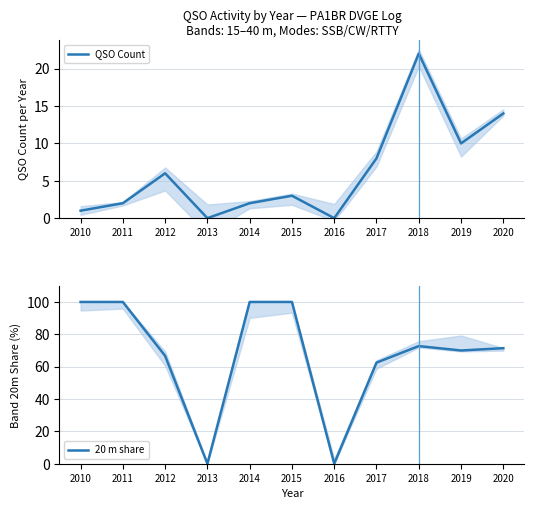

Reading right to left, list all the values displayed in this chart.

QSO Count: 2020=14.0	2019=10.0	2018=22.0	2017=8.0	2016=0.0	2015=3.0	2014=2.0	2013=0.0	2012=6.0	2011=2.0	2010=1.0
20 m share: 2020=71.4	2019=70.0	2018=72.7	2017=62.5	2016=0.0	2015=100.0	2014=100.0	2013=0.0	2012=66.7	2011=100.0	2010=100.0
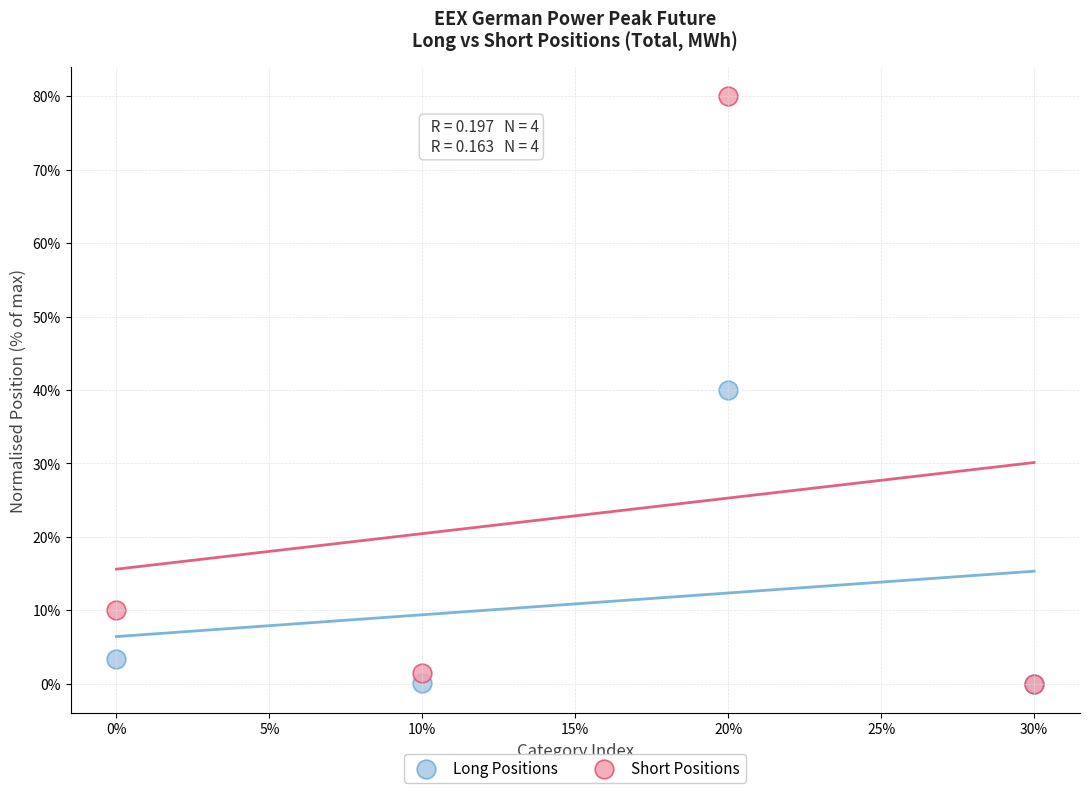

In the Long Positions series, what Y value is closest to 20?

3.4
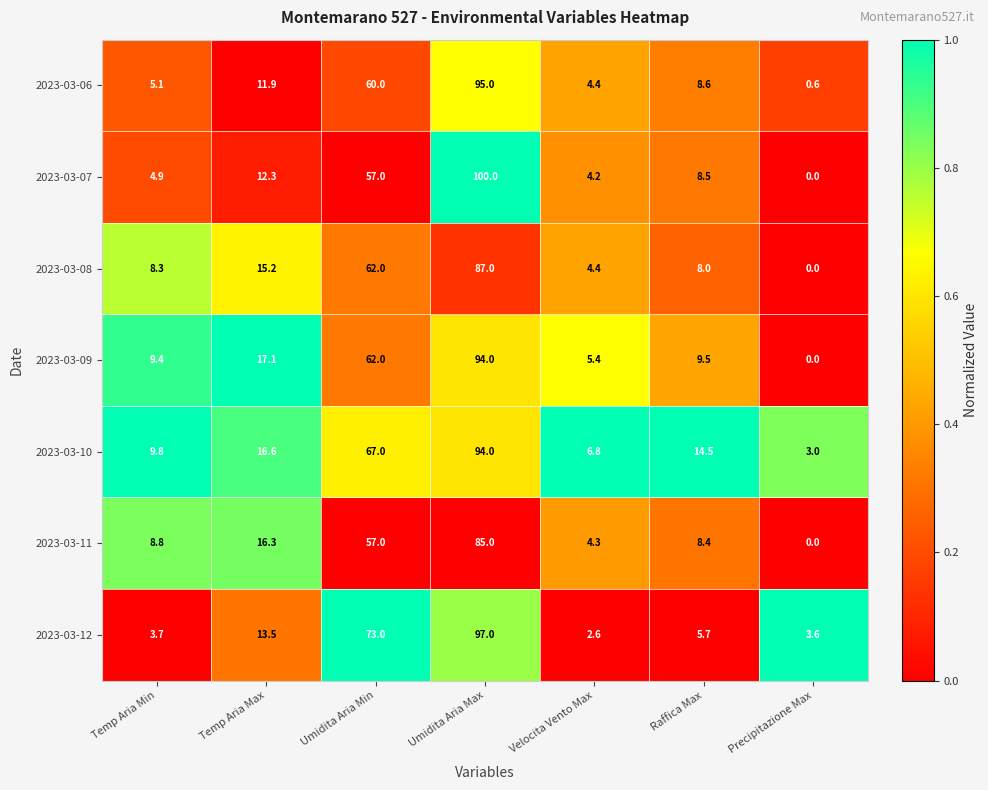

What is the minimum value for 2023-03-10?

3.0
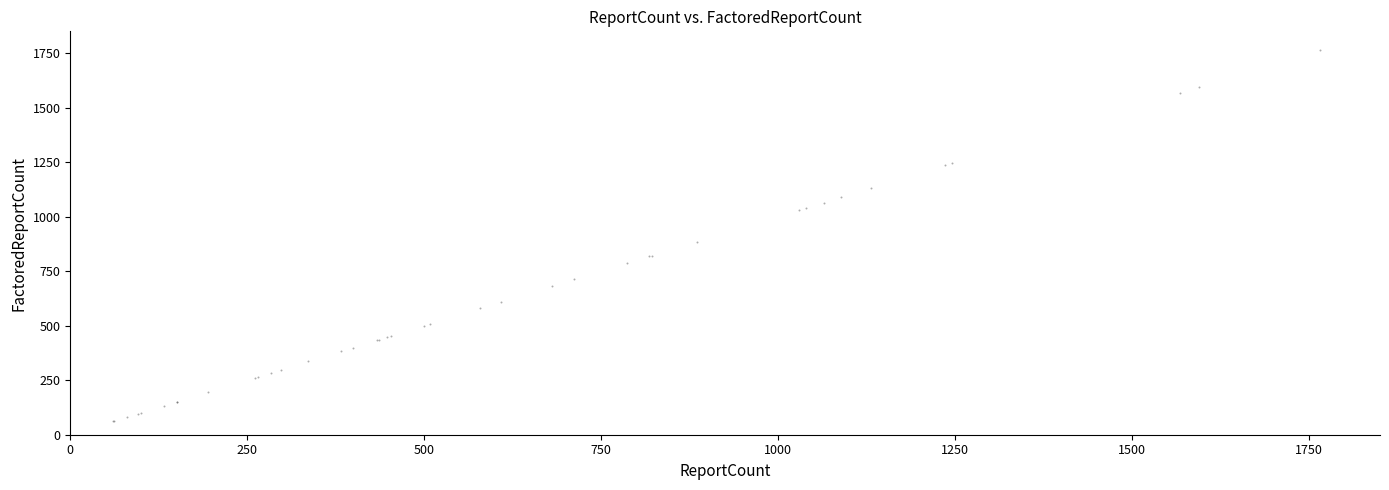

What Y value in the scatter plot is closest to 913?

886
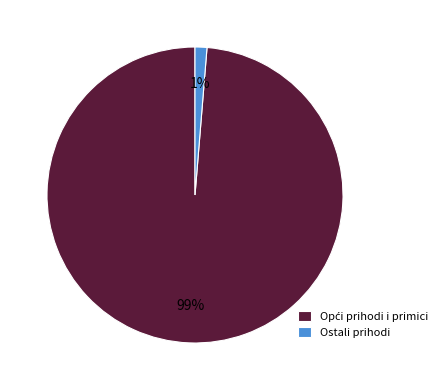

Which category has the smallest portion of the pie?

Ostali prihodi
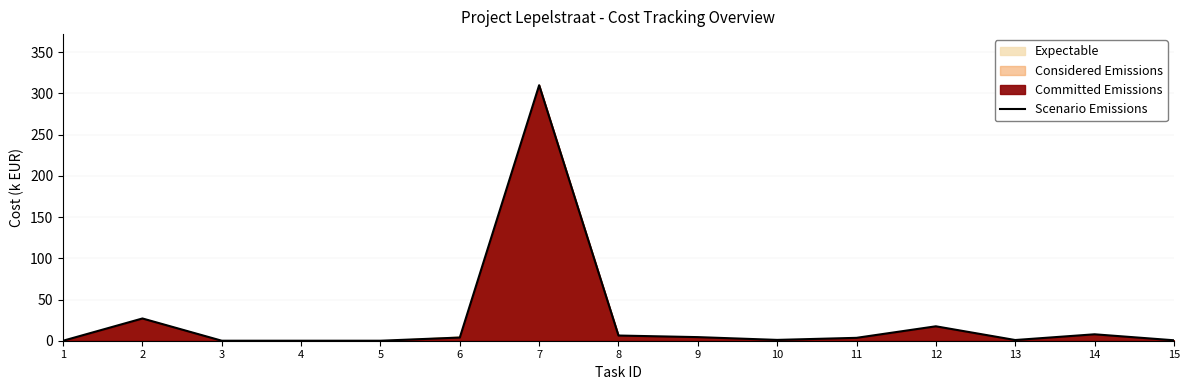

True or false: the data shows 3.9 at 6.

True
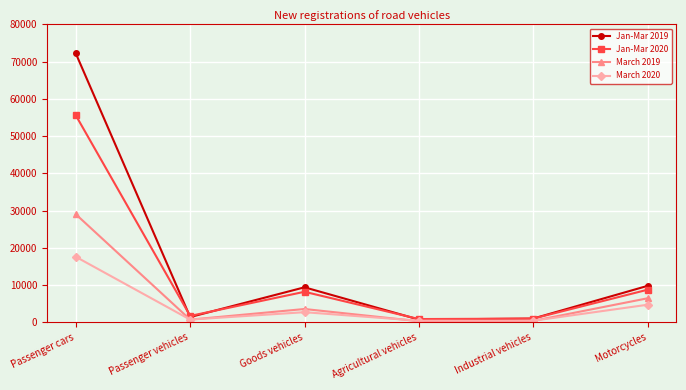

Count the number of data series in this chart.

4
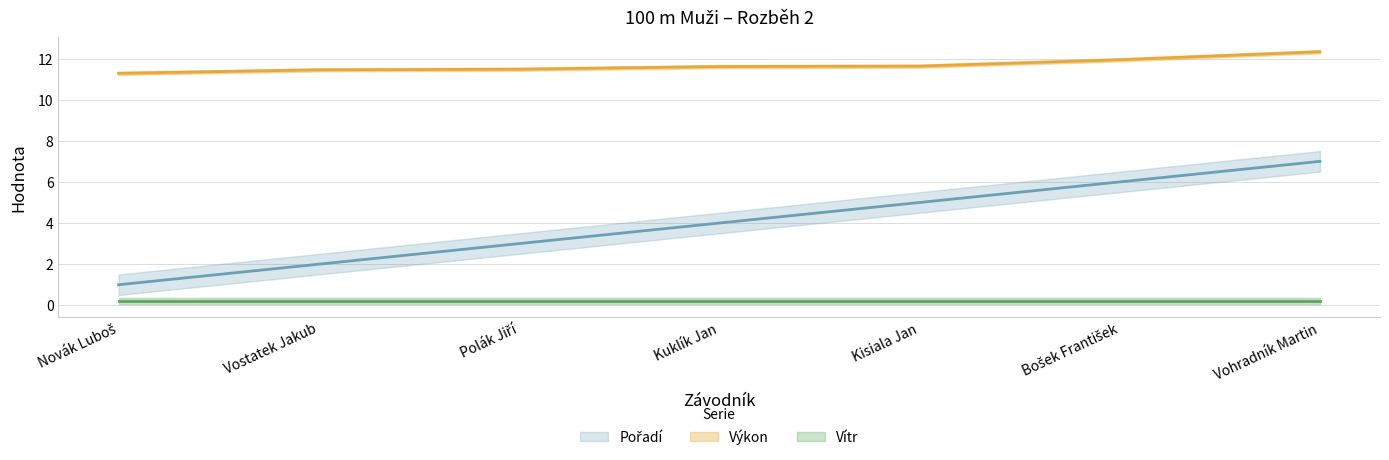

Is it true that Pořadí equals 3.0 at Polák Jiří?

True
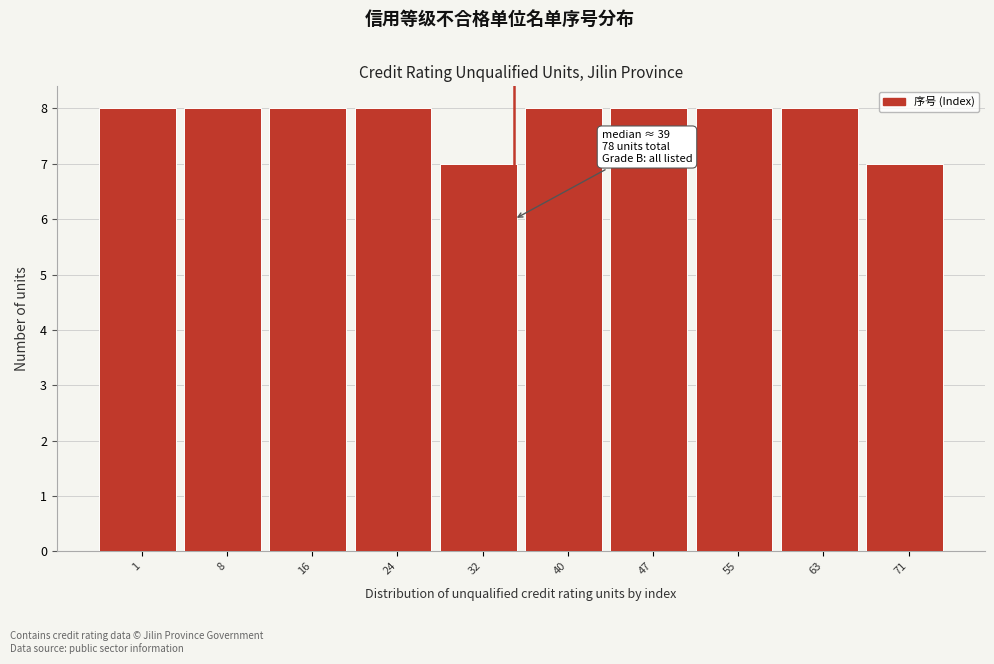

Reading left to right, what are all the values shown in this chart?

1=8	8=8	16=8	24=8	32=7	40=8	47=8	55=8	63=8	71=7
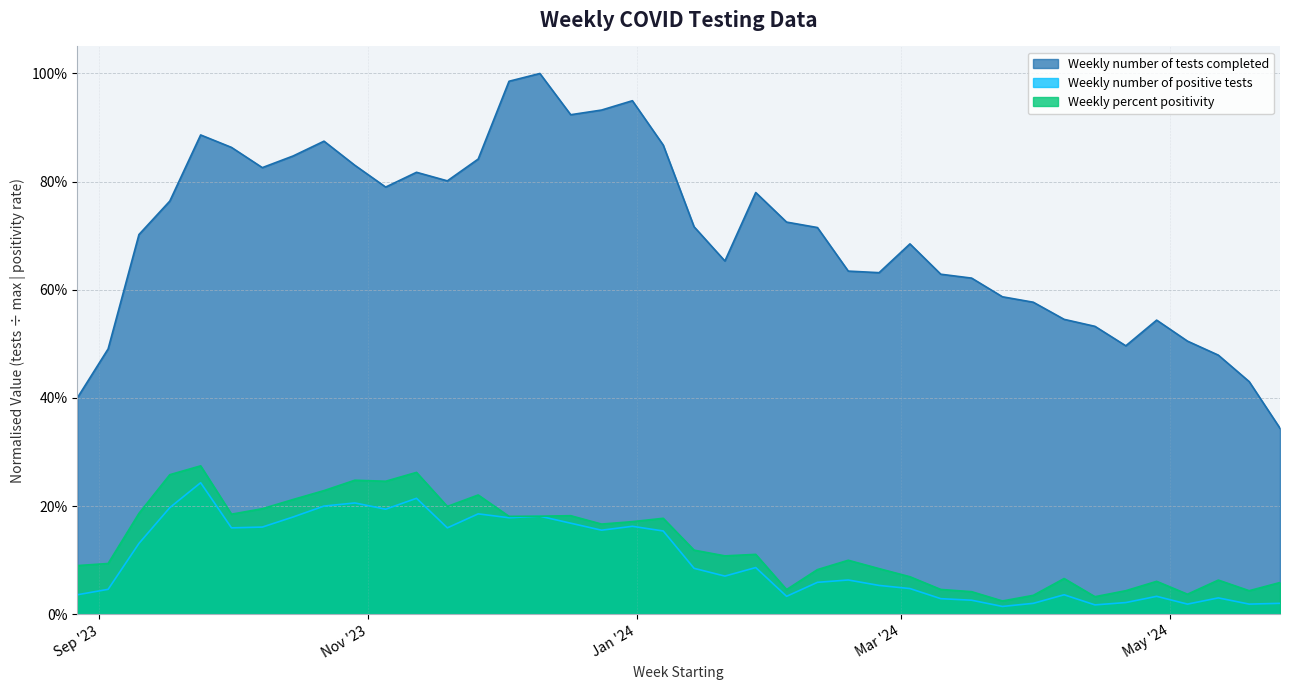

Which category has the highest value in the Weekly number of tests completed series?

2023-12-10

*Aim of the exercise*. Count the lines in the listing above that contain the string "Reading", treating uppercase and lowercase letters as different. Reply with the number only.

*Written answer*. 2